** Opening DOCUMENT TEXT block **

Ls&Cs: Human Are Animals; The Yuck Factor

I’ve kept up with posting current links to articles and essays in recent weeks (since I’ve been posting once a day, for two months now) so well that this evening I am mining links I captured back in March and April that I didn’t post at the time. Here are two, about Western philosophy, and human psychology.

NYT, Crispin Sartwell, 23 Feb 21: Humans Are Animals. Let’s Get Over It., subtitled, “It’s astonishing how relentlessly Western philosophy has strained to prove we are not squirrels.”

If one were to read through the prefaces and first paragraphs of the canonical works of Western philosophy, one might assume the discipline’s primary question to be this: What makes us humans so much better than all the other animals? Really, it’s astonishing how relentless this theme is in the whole history of philosophy. The separation of people from, and the superiority of people to, members of other species is a good candidate for the originating idea of Western thought. And a good candidate for the worst.

** Closing DOCUMENT TEXT block **
** Opening EXTRACTED INFORMATION block **

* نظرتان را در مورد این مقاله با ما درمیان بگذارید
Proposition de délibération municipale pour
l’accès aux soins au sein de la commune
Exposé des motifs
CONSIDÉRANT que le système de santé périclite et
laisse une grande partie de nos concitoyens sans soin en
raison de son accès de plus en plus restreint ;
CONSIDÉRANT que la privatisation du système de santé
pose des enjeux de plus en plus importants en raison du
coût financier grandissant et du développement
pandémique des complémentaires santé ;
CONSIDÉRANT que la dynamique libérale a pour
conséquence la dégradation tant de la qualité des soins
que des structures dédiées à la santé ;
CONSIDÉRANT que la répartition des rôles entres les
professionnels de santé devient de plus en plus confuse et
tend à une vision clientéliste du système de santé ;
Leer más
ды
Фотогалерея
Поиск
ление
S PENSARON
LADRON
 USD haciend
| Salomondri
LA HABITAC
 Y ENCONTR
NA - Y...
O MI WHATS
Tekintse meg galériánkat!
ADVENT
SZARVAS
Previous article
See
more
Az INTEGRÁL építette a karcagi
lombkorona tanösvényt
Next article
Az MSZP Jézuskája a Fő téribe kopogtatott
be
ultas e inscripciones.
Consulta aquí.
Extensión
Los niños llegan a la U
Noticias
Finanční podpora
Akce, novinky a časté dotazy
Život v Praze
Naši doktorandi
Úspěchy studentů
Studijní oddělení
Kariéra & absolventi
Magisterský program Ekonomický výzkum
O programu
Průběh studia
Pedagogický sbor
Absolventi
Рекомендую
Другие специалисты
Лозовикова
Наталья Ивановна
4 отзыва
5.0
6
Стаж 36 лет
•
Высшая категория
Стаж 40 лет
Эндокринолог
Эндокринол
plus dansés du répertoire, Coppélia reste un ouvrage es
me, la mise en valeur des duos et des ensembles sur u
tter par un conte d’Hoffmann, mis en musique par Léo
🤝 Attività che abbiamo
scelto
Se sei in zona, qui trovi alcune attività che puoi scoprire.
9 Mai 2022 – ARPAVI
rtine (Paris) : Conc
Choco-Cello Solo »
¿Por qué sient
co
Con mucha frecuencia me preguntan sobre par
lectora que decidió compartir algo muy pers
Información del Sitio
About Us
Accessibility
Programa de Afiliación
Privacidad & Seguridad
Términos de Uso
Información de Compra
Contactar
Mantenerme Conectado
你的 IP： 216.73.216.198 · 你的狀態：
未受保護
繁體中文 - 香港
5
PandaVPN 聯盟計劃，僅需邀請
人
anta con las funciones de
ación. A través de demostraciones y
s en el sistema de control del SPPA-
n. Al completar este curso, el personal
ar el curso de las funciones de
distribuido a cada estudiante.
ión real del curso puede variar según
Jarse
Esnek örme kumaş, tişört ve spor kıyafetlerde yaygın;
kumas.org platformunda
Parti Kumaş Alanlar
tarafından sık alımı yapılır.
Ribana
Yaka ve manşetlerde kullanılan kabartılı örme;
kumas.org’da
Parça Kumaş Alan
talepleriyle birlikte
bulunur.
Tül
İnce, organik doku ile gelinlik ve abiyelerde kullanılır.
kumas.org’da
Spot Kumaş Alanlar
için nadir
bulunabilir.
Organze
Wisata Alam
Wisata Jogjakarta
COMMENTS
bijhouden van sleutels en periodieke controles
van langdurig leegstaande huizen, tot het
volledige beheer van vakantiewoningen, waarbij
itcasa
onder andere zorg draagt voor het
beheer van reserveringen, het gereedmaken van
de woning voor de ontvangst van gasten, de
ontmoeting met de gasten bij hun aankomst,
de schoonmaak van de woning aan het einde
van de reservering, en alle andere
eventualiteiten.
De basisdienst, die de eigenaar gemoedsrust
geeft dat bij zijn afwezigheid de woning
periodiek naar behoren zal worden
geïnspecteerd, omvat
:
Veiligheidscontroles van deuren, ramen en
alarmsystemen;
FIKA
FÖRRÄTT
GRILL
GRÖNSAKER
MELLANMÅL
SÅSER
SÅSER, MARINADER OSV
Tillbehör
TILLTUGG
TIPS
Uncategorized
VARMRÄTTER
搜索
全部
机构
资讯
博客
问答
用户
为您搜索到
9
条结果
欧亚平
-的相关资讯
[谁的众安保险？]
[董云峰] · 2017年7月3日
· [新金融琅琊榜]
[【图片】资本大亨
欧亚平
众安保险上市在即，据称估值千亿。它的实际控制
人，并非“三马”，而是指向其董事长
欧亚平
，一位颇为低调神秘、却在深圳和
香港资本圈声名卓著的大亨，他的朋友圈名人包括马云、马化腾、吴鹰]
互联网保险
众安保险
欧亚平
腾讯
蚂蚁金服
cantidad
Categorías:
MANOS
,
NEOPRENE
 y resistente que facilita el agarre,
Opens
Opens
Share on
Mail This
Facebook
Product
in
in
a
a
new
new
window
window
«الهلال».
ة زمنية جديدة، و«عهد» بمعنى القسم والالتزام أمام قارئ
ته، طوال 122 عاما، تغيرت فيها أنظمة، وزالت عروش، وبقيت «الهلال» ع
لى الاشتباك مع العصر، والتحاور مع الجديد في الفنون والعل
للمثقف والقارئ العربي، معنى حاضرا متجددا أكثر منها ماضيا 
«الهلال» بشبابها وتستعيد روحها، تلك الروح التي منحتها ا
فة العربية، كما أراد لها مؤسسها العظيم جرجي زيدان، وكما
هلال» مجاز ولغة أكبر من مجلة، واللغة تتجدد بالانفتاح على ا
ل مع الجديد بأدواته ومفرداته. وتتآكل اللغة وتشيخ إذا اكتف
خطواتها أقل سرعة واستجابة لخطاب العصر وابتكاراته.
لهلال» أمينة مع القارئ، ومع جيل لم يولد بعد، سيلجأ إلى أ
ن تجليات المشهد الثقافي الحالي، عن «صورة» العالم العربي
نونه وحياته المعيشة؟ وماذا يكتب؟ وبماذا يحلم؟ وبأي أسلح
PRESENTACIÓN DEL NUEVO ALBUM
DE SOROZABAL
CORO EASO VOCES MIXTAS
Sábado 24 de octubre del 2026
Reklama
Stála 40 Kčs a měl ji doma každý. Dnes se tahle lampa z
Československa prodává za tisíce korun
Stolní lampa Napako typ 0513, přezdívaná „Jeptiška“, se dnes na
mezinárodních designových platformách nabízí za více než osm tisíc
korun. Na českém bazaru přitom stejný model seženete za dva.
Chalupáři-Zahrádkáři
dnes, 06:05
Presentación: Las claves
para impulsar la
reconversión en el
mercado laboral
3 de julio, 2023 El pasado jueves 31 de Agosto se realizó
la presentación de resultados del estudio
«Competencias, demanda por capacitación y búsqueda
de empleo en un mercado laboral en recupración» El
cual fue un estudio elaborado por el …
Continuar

** Closing EXTRACTED INFORMATION block **

*WORK INSTRUCTIONS*
1 - According to the blog post, how long has the writer been posting once a day?
2 - Decide whether each statement agrees with the blog post, answering yes or no and quoting the words that settle it: (a) The links shared this evening were captured in March and April. (b) The Sartwell piece calls the separation of humans from other species a good candidate for the best idea in Western thought. (c) The blog post introduces three links.
3 - Extend the blog post on Western philosophy and human psychology past its final sentence.

*ANSWERS TO THE EXERCISE*
1 - For two months.

2 -
(a) Yes: "mining links I captured back in March and April that I didn’t post at the time."
(b) No: "And a good candidate for the worst."
(c) No: "Here are two, about Western philosophy, and human psychology."

3 -
It’s almost as though the existence of animals, and their various similarities to humans, constituted insults. Like a squirrel, I have eyes and ears, scurry about on the ground and occasionally climb a tree. (One of us does this better than the other does.) Our shared qualities — the fact that we are both hairy or that we have eyes or we poop, for example — are disconcerting if I am an immortal being created in the image of God and the squirrel just a physical organism, a bundle of instincts.

Discussing Aristotle, Hobbes, Plato, Socrates, the dualisms of Descartes and Freud. Concluding,

I’d like to publicly identify this dualistic view as a disaster, but I don’t know how to refute it, exactly, except to say that I don’t feel myself to be a logic program running on an animal body; I’d like to consider myself a lot more integrated than that. And I’d like to repudiate every political and environmental conclusion ever drawn by our supposed transcendence of the order of nature. I don’t see how we could cease to be mammals and remain ourselves.

There is no doubt that human beings are distinct from other animals, though not necessarily more distinct than other animals are from one another. But maybe we’ve been too focused on the differences for too long. Maybe we should emphasize what all us animals have in common.

Our resemblance to squirrels doesn’t have to be interpreted as a threat to our self-image. Instead, it could be seen as a hopeful sign that we will someday be better at tree leaping.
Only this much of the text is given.